The data START
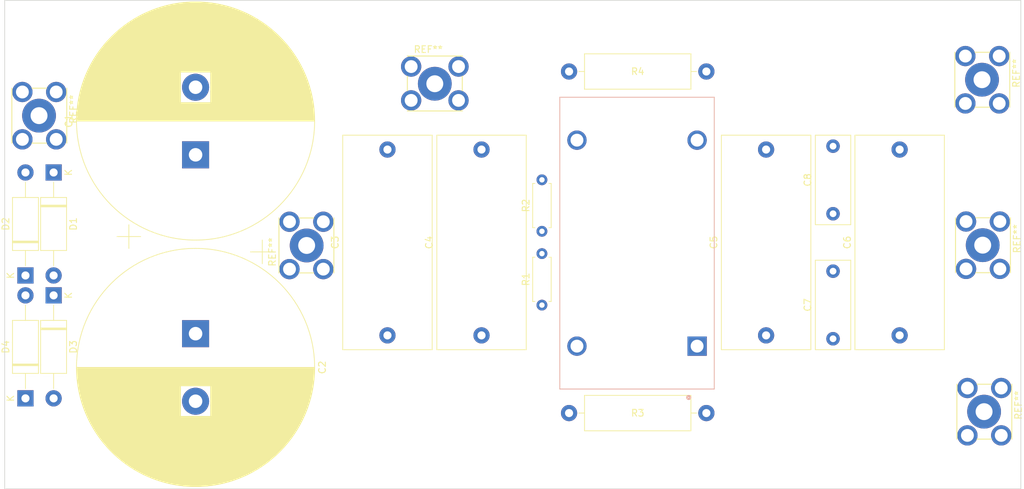
<source format=kicad_pcb>
(kicad_pcb (version 20211014) (generator pcbnew)

  (general
    (thickness 1.6)
  )

  (paper "A4")
  (layers
    (0 "F.Cu" signal)
    (31 "B.Cu" signal)
    (32 "B.Adhes" user "B.Adhesive")
    (33 "F.Adhes" user "F.Adhesive")
    (34 "B.Paste" user)
    (35 "F.Paste" user)
    (36 "B.SilkS" user "B.Silkscreen")
    (37 "F.SilkS" user "F.Silkscreen")
    (38 "B.Mask" user)
    (39 "F.Mask" user)
    (40 "Dwgs.User" user "User.Drawings")
    (41 "Cmts.User" user "User.Comments")
    (42 "Eco1.User" user "User.Eco1")
    (43 "Eco2.User" user "User.Eco2")
    (44 "Edge.Cuts" user)
    (45 "Margin" user)
    (46 "B.CrtYd" user "B.Courtyard")
    (47 "F.CrtYd" user "F.Courtyard")
    (48 "B.Fab" user)
    (49 "F.Fab" user)
    (50 "User.1" user)
    (51 "User.2" user)
    (52 "User.3" user)
    (53 "User.4" user)
    (54 "User.5" user)
    (55 "User.6" user)
    (56 "User.7" user)
    (57 "User.8" user)
    (58 "User.9" user)
  )

  (setup
    (pad_to_mask_clearance 0)
    (pcbplotparams
      (layerselection 0x00010fc_ffffffff)
      (disableapertmacros false)
      (usegerberextensions false)
      (usegerberattributes true)
      (usegerberadvancedattributes true)
      (creategerberjobfile true)
      (svguseinch false)
      (svgprecision 6)
      (excludeedgelayer true)
      (plotframeref false)
      (viasonmask false)
      (mode 1)
      (useauxorigin false)
      (hpglpennumber 1)
      (hpglpenspeed 20)
      (hpglpendiameter 15.000000)
      (dxfpolygonmode true)
      (dxfimperialunits true)
      (dxfusepcbnewfont true)
      (psnegative false)
      (psa4output false)
      (plotreference true)
      (plotvalue true)
      (plotinvisibletext false)
      (sketchpadsonfab false)
      (subtractmaskfromsilk false)
      (outputformat 1)
      (mirror false)
      (drillshape 1)
      (scaleselection 1)
      (outputdirectory "")
    )
  )

  (net 0 "")
  (net 1 "Net-(C1-Pad1)")
  (net 2 "/DC_IN")
  (net 3 "/HOT_IN")
  (net 4 "/NEUTRAL_IN")
  (net 5 "/HOT_OUT")
  (net 6 "/NEUTRAL_OUT")
  (net 7 "/EARTH")
  (net 8 "Net-(D1-Pad2)")
  (net 9 "Net-(R1-Pad2)")

  (footprint "Diode_THT:D_DO-15_P15.24mm_Horizontal" (layer "F.Cu") (at 103.706399 83.234517 90))

  (footprint "Custom Library:M4_Screw_Terminal" (layer "F.Cu") (at 247.904 57.0652 -90))

  (footprint "Diode_THT:D_DO-15_P15.24mm_Horizontal" (layer "F.Cu") (at 107.871999 67.994517 -90))

  (footprint "Diode_THT:D_DO-15_P15.24mm_Horizontal" (layer "F.Cu") (at 107.871999 49.808117 -90))

  (footprint "Capacitor_THT:CP_Radial_D35.0mm_P10.00mm_SnapIn" (layer "F.Cu") (at 128.8796 47.1932 90))

  (footprint "Diode_THT:D_DO-15_P15.24mm_Horizontal" (layer "F.Cu") (at 103.706399 65.048117 90))

  (footprint "Capacitor_THT:C_Rect_L31.5mm_W13.0mm_P27.50mm_MKS4" (layer "F.Cu") (at 171.196 73.914 90))

  (footprint "Capacitor_THT:C_Rect_L31.5mm_W13.0mm_P27.50mm_MKS4" (layer "F.Cu") (at 213.3092 73.914 90))

  (footprint "Resistor_THT:R_Axial_DIN0516_L15.5mm_D5.0mm_P20.32mm_Horizontal" (layer "F.Cu") (at 184.15 34.8656))

  (footprint "Resistor_THT:R_Axial_DIN0207_L6.3mm_D2.5mm_P7.62mm_Horizontal" (layer "F.Cu") (at 180.1368 69.435 90))

  (footprint "Resistor_THT:R_Axial_DIN0207_L6.3mm_D2.5mm_P7.62mm_Horizontal" (layer "F.Cu") (at 180.1368 58.513 90))

  (footprint "Resistor_THT:R_Axial_DIN0516_L15.5mm_D5.0mm_P20.32mm_Horizontal" (layer "F.Cu") (at 184.15 85.4116))

  (footprint "Capacitor_THT:CP_Radial_D35.0mm_P10.00mm_SnapIn" (layer "F.Cu") (at 128.8796 73.66 -90))

  (footprint "Custom Library:M4_Screw_Terminal" (layer "F.Cu")
    (tedit 61CA3FA8) (tstamp b6ceb85d-46f8-42e1-9c68-672660fbaf7c)
    (at 248.1072 81.7032 -90)
    (property "Sheetfile" "emi_DC_SMD.kicad_sch")
    (property "Sheetname" "")
    (path "/20ac7a70-5cb9-4418-b061-8e4ee8d36b79")
    (attr through_hole)
    (fp_text reference "J4" (at 3.5052 -3.81 90) (layer "F.SilkS") hide
      (effects (font (size 1 1) (thickness 0.15)))
      (tstamp d0292983-0ab9-4b24-b3bd-f154f790c7ec)
    )
    (fp_text value "Screw_Terminal_01x01" (at 3.81 -2.54 90) (layer "F.SilkS") hide
      (effects (font (size 1 1) (thickness 0.15)))
      (tstamp 33770b56-77ab-4a0c-a675-0ef4f02f8519)
    )
    (fp_text user "REF**" (at 2.54 -2.54 90) (layer "F.SilkS")
      (effects (font (size 1 1) (thickness 0.15)))
      (tstamp 4c77837f-2440-4b7b-8e7e-430f981c7c04)
    )
    (fp_text user "Copyright 2016 Accelerated Designs. All rights reserved." (at 0 0 90) (layer "Cmts.User")
      (effects (font (size 0.127 0.127) (thickness 0.002)))
      (tstamp 1ebce183-d3ad-4022-b82e-9e0d8cd628db)
    )
    (fp_text user "*" (at 0 0 90) (layer "F.Fab")
      (effects (font (size 1 1) (thickness 0.15)))
      (tstamp e342f8d7-ca8a-47a5-a679-3c984454e9a5)
    )
    (fp_line (start 7.5692 -1.5621) (end -0.5588 -1.5621) (layer "F.SilkS") (width 0.1524) (tstamp 3b9ce6b0-047c-4e71-81a7-b0a5c13aa4d2))
    (fp_line (start 7.5692 3.569575) (end 7.5692 1.434225) (layer "F.SilkS") (width 0.1524) (tstamp 49c3a7d7-9453-4986-bcff-387f274073df))
    (fp_line (start -0.5588 1.434225) (end -0.5588 3.569575) (layer "F.SilkS") (width 0.1524) (tstamp 9a334c2d-ea1e-4f9b-9563-937977728978))
    (fp_line (start -0.5588 6.5659) (end 7.5692 6.5659) (layer "F.SilkS") (width 0.1524) (tstamp ddc0999f-48c1-4a48-960f-30f430270283))
    (fp_line (start 8.4709 -1.6891) (end -1.4605 -1.6891) (layer "F.CrtYd") (width 0.1524) (tstamp a3eaa329-1c23-49fc-9fb5-976de81b788e))
    (fp_line (start -1.4605 -1.6891) (end -1.4605 6.6929) (layer "F.CrtYd") (width 0.1524) (tstamp a9240eb1-cd96-4728-9dbf-17ea5e90b45d))
    (fp_line (start 8.4709 6.6929) (end 8.4709 -1.6891) (layer "F.CrtYd") (width 0.1524) (tstamp d0f42cc3-e2d7-4f51-9d6f-0c2eaccb6ae7))
    (fp_line (start -1.4605 6.6929) (end 8.4709 6.6929) (layer "F.CrtYd") (width 0.1524) (tstamp d9cdb60a-ecfa-4866-ad81-ca393f637bae))
    (fp_line (start 7.4422 6.4389) (end 7.4422 -1.4351) (layer "F.Fab") (width 0.1524) (tstamp 922b14e9-e5b4-4506-8c7b-f653748d7f34))
    (fp_line (start -0.4318 6.4389) (end 7.4422 6.4389) (layer "F.Fab") (width 0.1524) (tstamp 96d488aa-4d20-4ba2-8d75-10df5865e575))
    (fp_line (start -0.4318 -1.4351) (end -0.4318 6.4389) (layer "F.Fab") (width 0.1524) (tstamp cb9ac0e7-73b9-4ed2-8689-9778cfd89978))
    (fp_line (start 7.4422 -1.4351) (end -0.4318 -1.4351) (layer "F.Fab") (width 0.1524) (tstamp f21d4058-0da2-4512-b5f5-f906032f560a))
    (fp_circle (center 0 -1.905) (end 0.381 -1.905) (layer "F.Fab") (width 0.1524) (fill none) (tstamp 7f29ecb0-6265-4d60-8278-7704387a2057))
    (pad "1" thru_hole circle (at 3.5 2.54 270) (size 5 5) (drill 2.5) (layers *.Cu *.Mask)
      (net 5 "/HOT_OUT") (pinfunction "Pin_1") (pintype "passive") (tstamp 09433d97-62ec-42de-89f2-7d0b68dc1b9d))
    (pad "1" thru_hole circle (at 7.0104 0 270) (size 3 3) (drill 1.905) (layers *.Cu *.Mask)
      (net 5 "/HOT_OUT") (pinfunction "Pin_1") (pintype "passive") (tstamp 198642f2-8db4-475b-ac24-9da65c994a3a))
    (pad "1" thru_hole circle (at 0 5.0038 270) (size 3 3) (drill 1.905) (layers *.Cu *.Mask)
      (net 5 "/HOT_OUT") (pinfunction "Pin_1") (pintype "passive") (tstamp 53548090-4b36-44b5-9ef5-2fa214b2fbf4))
    (pad "1" thru_hole circle (at 7.0104 5.0038 270) (size 3 3) (drill 1.905) (layers *.Cu *.Mask)
      (net 5 "/HOT_OUT") (pinfunction "Pin_1") (pintype "passive") (tstamp 937928d4-4dfb-4f2f-91d0-697ec54ac283))
    (pad "1" thru_hole circle (at 0 0 270) (size 3 3) (drill 1.905) (layers *.Cu *.Mask)
      (n
... [33823 chars truncated]
</source>
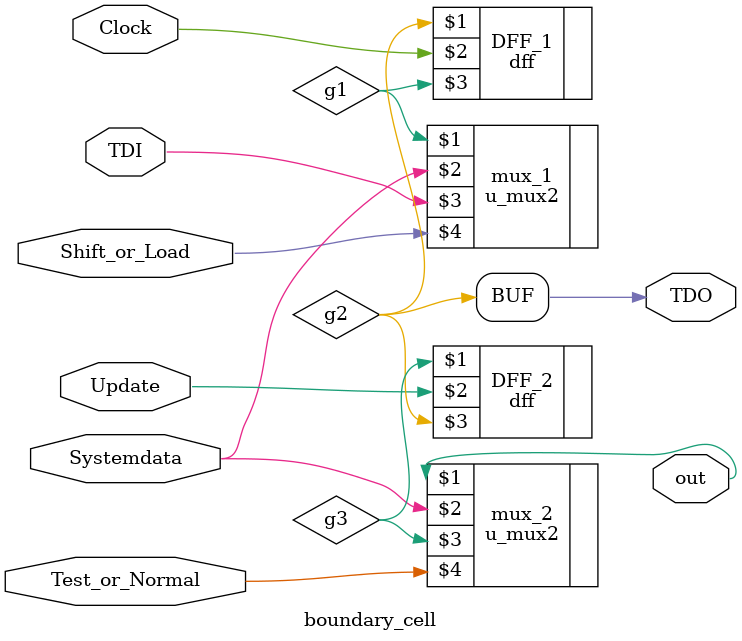
<source format=v>
module boundary_cell(Systemdata, TDI, Clock, Update, TDO, Shift_or_Load, Test_or_Normal, out);
    input Systemdata, TDI, Clock, Update, Test_or_Normal, Shift_or_Load;
    output TDO, out;
    wire g1, g2, g3;
    u_mux2 mux_1(g1, Systemdata, TDI, Shift_or_Load);
    u_mux2 mux_2(out, Systemdata, g3, Test_or_Normal);
    dff DFF_1(g2, Clock, g1);
    dff DFF_2(g3, Update, g2);
    assign TDO = g2;
endmodule




</source>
The data END
● Your assignment: Please reproduce the lines from the line with "(at 248.1072 81.7032 -90)" to the line with "(fp_line (start 8.4709 -1.6891)", both ends included, exactly as they appear above.

● Output for this task:
    (at 248.1072 81.7032 -90)
    (property "Sheetfile" "emi_DC_SMD.kicad_sch")
    (property "Sheetname" "")
    (path "/20ac7a70-5cb9-4418-b061-8e4ee8d36b79")
    (attr through_hole)
    (fp_text reference "J4" (at 3.5052 -3.81 90) (layer "F.SilkS") hide
      (effects (font (size 1 1) (thickness 0.15)))
      (tstamp d0292983-0ab9-4b24-b3bd-f154f790c7ec)
    )
    (fp_text value "Screw_Terminal_01x01" (at 3.81 -2.54 90) (layer "F.SilkS") hide
      (effects (font (size 1 1) (thickness 0.15)))
      (tstamp 33770b56-77ab-4a0c-a675-0ef4f02f8519)
    )
    (fp_text user "REF**" (at 2.54 -2.54 90) (layer "F.SilkS")
      (effects (font (size 1 1) (thickness 0.15)))
      (tstamp 4c77837f-2440-4b7b-8e7e-430f981c7c04)
    )
    (fp_text user "Copyright 2016 Accelerated Designs. All rights reserved." (at 0 0 90) (layer "Cmts.User")
      (effects (font (size 0.127 0.127) (thickness 0.002)))
      (tstamp 1ebce183-d3ad-4022-b82e-9e0d8cd628db)
    )
    (fp_text user "*" (at 0 0 90) (layer "F.Fab")
      (effects (font (size 1 1) (thickness 0.15)))
      (tstamp e342f8d7-ca8a-47a5-a679-3c984454e9a5)
    )
    (fp_line (start 7.5692 -1.5621) (end -0.5588 -1.5621) (layer "F.SilkS") (width 0.1524) (tstamp 3b9ce6b0-047c-4e71-81a7-b0a5c13aa4d2))
    (fp_line (start 7.5692 3.569575) (end 7.5692 1.434225) (layer "F.SilkS") (width 0.1524) (tstamp 49c3a7d7-9453-4986-bcff-387f274073df))
    (fp_line (start -0.5588 1.434225) (end -0.5588 3.569575) (layer "F.SilkS") (width 0.1524) (tstamp 9a334c2d-ea1e-4f9b-9563-937977728978))
    (fp_line (start -0.5588 6.5659) (end 7.5692 6.5659) (layer "F.SilkS") (width 0.1524) (tstamp ddc0999f-48c1-4a48-960f-30f430270283))
    (fp_line (start 8.4709 -1.6891) (end -1.4605 -1.6891) (layer "F.CrtYd") (width 0.1524) (tstamp a3eaa329-1c23-49fc-9fb5-976de81b788e))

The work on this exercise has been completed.